BUGGER KEATS!
I love Johnny dearly and I happen to think that his Ode to Autumn is a bit of as stunner - odewise - despite having had to do it for O-level but he clearly never did an Autumn here in Greece despite hanging out with the club footed boy.
Autumn here is about sounds and smells. And light!
During the long dry hot summers every prospect that you look at turns into a badly overexposed approximation of what is really there. The human brain, good though it is at image processing, just cannot deal with the light intensity and the phenomenal contrasts that it throws. Everything hazes to indistinct once the sun is in the sky. Look too long and strange motile wiggly cellular structures cloud your sight only to be replaced by heavy black blobs when you eventually look away - as look away you must. Not in Autumn though. In Autumn it is as though some extremely talented optometrist has just fitted you with invisible, imperceptible, lenses of magical clarity. Ground by the gods these new lenses pick out every fine detail, each subtle shade and shadow. Sometimes the intense clarity of Autumn light confuses me into thinking that I have an incipient migraine. I am often reminded here and now of the indescribable optical clarity that accompanies the imbibing of LSD.
And then there are the sounds. As temperatures calm to the workable people start to visit the valley again: with chainsaws and tractors. They come early and often stay until dusk. Acoustics do odd things in this season of sounds. Is that pick-up coming toward us from left or right? Is that JCB coming or going away? And that loud male Greek voice - is he in our fields or beyond the river? The mufflers of summer are off and sounds carry their indistinct and ambiguous messages to us from all directions.
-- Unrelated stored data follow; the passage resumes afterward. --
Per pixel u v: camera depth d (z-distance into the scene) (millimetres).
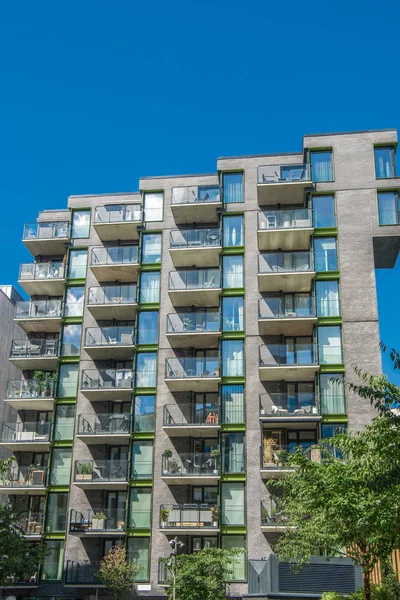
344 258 41156
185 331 41500
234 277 42625
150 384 41594
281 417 38406
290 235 42094
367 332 39625
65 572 38656
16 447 42750
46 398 42531
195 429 39531
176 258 43562
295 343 42156
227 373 40625
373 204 42125
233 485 38406
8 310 51312
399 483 15875
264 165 43531
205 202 43656
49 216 48938
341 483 19844
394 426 17516
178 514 37750
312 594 30750
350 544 22969
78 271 45562
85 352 43469
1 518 32438
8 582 38062
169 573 37281
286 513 33156
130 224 44688
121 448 41875
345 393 38438
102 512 39406
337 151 43406
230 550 33812
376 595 25047
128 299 43625
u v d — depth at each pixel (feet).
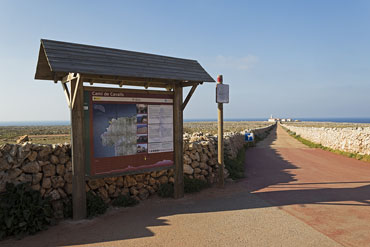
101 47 18.98
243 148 59.11
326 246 13.01
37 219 15.01
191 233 14.64
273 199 21.43
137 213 18.22
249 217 17.13
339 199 21.07
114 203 19.92
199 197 22.35
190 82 21.94
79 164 16.84
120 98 19.06
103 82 20.95
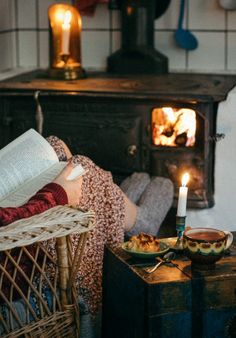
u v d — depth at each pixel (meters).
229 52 3.51
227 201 3.00
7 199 1.94
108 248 2.06
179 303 1.83
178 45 3.56
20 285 1.90
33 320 1.87
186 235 1.91
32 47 3.73
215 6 3.47
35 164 2.04
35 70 3.66
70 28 3.32
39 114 3.05
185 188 2.04
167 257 1.96
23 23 3.72
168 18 3.54
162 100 2.91
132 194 2.79
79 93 2.97
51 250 2.08
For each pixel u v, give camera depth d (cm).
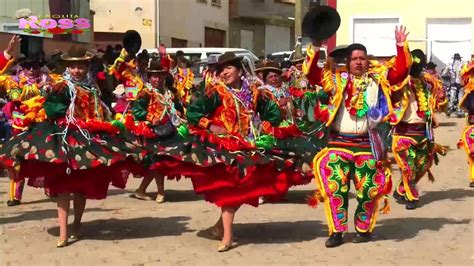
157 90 868
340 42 2697
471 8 2608
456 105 2302
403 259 676
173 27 3303
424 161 939
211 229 774
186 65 1354
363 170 710
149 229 809
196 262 669
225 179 683
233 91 704
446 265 657
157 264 663
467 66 1112
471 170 1112
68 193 725
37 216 893
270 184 694
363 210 732
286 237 767
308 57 705
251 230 801
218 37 3800
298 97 1025
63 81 703
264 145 696
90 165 685
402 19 2658
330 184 712
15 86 890
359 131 704
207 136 690
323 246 726
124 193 1058
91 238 766
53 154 681
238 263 664
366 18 2686
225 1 3841
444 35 2648
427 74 974
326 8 696
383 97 705
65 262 672
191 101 731
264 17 4059
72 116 699
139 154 722
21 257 690
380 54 2620
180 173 701
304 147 727
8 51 794
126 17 3152
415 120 917
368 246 725
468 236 771
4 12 2478
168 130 833
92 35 3020
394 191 1000
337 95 694
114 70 999
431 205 958
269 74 972
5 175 1270
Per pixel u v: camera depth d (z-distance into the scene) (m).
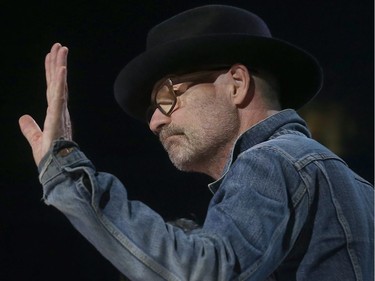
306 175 5.00
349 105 13.23
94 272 12.69
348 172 5.30
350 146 13.13
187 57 5.57
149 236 4.43
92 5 13.06
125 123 13.12
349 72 13.27
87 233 4.55
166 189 13.04
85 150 13.04
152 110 5.96
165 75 5.70
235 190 4.73
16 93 13.03
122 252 4.44
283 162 4.97
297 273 5.06
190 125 5.53
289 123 5.59
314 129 13.23
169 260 4.38
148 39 6.14
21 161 13.02
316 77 6.07
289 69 5.87
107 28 13.09
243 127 5.55
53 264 12.76
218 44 5.52
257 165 4.88
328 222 5.04
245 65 5.65
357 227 5.11
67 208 4.54
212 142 5.52
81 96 13.05
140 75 5.87
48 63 4.84
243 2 13.33
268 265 4.66
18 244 12.81
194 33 5.90
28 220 12.90
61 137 4.72
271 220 4.64
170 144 5.62
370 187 5.58
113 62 13.09
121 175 13.07
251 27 6.00
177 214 12.93
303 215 4.93
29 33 12.99
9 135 13.00
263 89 5.68
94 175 4.54
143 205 4.62
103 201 4.49
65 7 13.04
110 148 13.09
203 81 5.58
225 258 4.41
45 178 4.61
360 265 5.06
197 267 4.35
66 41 13.04
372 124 13.12
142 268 4.40
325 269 5.02
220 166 5.62
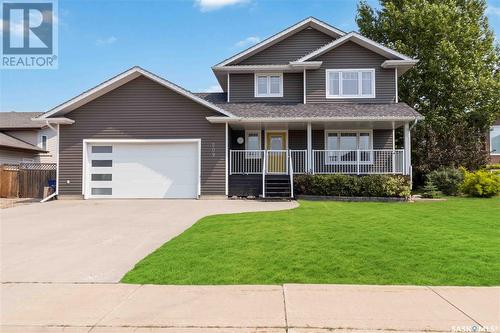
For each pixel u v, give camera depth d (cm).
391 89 1894
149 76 1650
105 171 1691
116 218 1127
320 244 744
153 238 857
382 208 1274
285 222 977
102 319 442
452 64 2392
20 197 1955
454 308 465
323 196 1600
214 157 1675
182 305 479
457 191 1838
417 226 922
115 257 707
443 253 682
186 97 1684
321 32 2025
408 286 541
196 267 626
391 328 414
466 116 2466
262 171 1822
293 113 1742
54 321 438
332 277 579
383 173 1705
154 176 1684
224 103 1959
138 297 509
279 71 1981
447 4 2498
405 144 1698
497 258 655
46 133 2916
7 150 2514
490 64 2612
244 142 1955
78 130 1686
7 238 863
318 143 1956
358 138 1944
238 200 1608
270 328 416
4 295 521
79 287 551
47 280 583
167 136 1681
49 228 978
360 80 1903
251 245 744
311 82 1914
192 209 1308
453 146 2139
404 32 2539
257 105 1897
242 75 2002
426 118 2388
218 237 816
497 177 1795
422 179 2209
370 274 589
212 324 426
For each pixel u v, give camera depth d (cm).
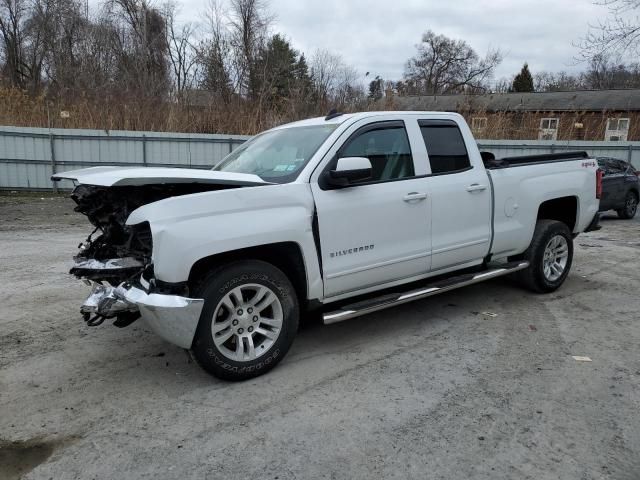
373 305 417
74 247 845
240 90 2239
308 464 276
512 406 335
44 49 3188
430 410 331
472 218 489
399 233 435
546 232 562
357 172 387
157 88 2114
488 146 1909
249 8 2600
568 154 602
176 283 332
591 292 598
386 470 271
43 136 1588
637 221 1298
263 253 384
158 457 284
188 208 335
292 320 387
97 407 338
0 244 869
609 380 371
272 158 437
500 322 495
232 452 288
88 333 467
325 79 2609
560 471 268
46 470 273
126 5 2834
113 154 1645
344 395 352
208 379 378
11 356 418
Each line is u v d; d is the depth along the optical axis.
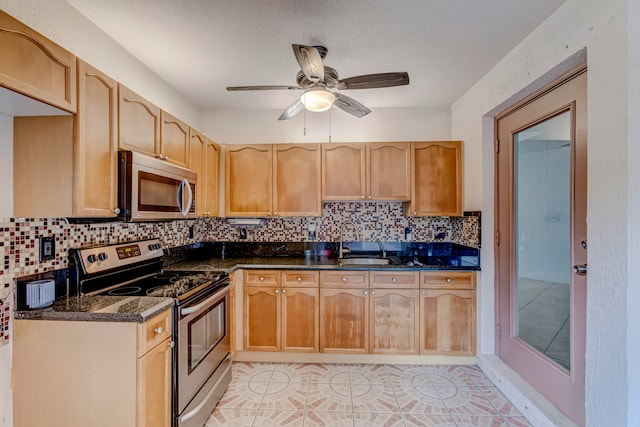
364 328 2.58
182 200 2.03
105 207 1.51
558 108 1.81
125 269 1.98
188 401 1.68
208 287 1.94
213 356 1.99
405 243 3.15
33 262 1.48
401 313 2.58
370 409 2.00
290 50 2.08
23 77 1.14
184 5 1.63
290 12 1.69
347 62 2.24
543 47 1.77
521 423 1.87
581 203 1.65
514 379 2.14
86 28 1.73
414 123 3.18
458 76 2.46
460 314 2.56
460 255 2.90
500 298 2.43
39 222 1.51
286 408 2.02
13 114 1.36
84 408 1.36
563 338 1.80
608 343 1.35
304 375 2.42
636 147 1.23
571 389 1.71
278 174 2.89
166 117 2.03
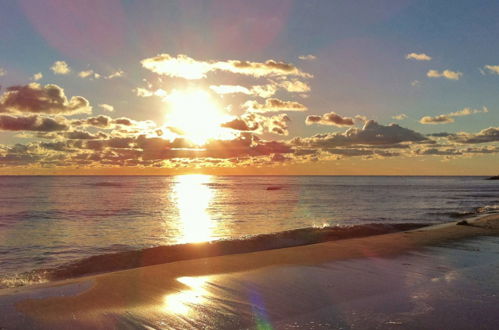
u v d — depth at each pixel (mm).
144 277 10305
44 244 19734
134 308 7727
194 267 11570
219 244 16031
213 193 85438
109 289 9125
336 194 79188
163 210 41219
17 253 17297
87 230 25188
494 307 7324
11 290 9375
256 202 55094
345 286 9195
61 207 44844
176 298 8391
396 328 6332
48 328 6715
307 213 37688
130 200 58875
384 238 17406
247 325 6727
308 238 17953
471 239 16859
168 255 14102
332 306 7613
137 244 19766
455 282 9289
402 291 8578
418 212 37281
When summer fills the valley with dust and heat only the smells of herbs and insecticides register but in Autumn the olfactory palate is filled with rich and unusual smells. That smell this morning. What was it? Familiar: I know it or knew it. A dew had settled on the irrigation pipes overnight and I brushed it from the taps as I finally registered. That smell. It was the smell of damp earth. Rich, and promising so much fertility, it is a smell I had forgotten but one I will relish in the coming months of a second spring. Make no mistake, Autumn takes the plants by surprise here and fools them into another blooming. Already the nasturtiums are budding. The bottlebrush is full with its wonderful and incandescent red wands. The runner beans are cropping heavily and one can actually begin to see the thinner, weaker branches of the olives begin to bow under the weight of their fruits as the trees drink deep draughts of the rain that fell last week. The wise men of the land have taken their grapes in already. The foolish and the idle procrastinate.
A background, slightly sour, smell too. One that reminds us of jobs to do before winter sets on. The oozing smell of mats of hair holding on to stale soap suds in drains and sinks.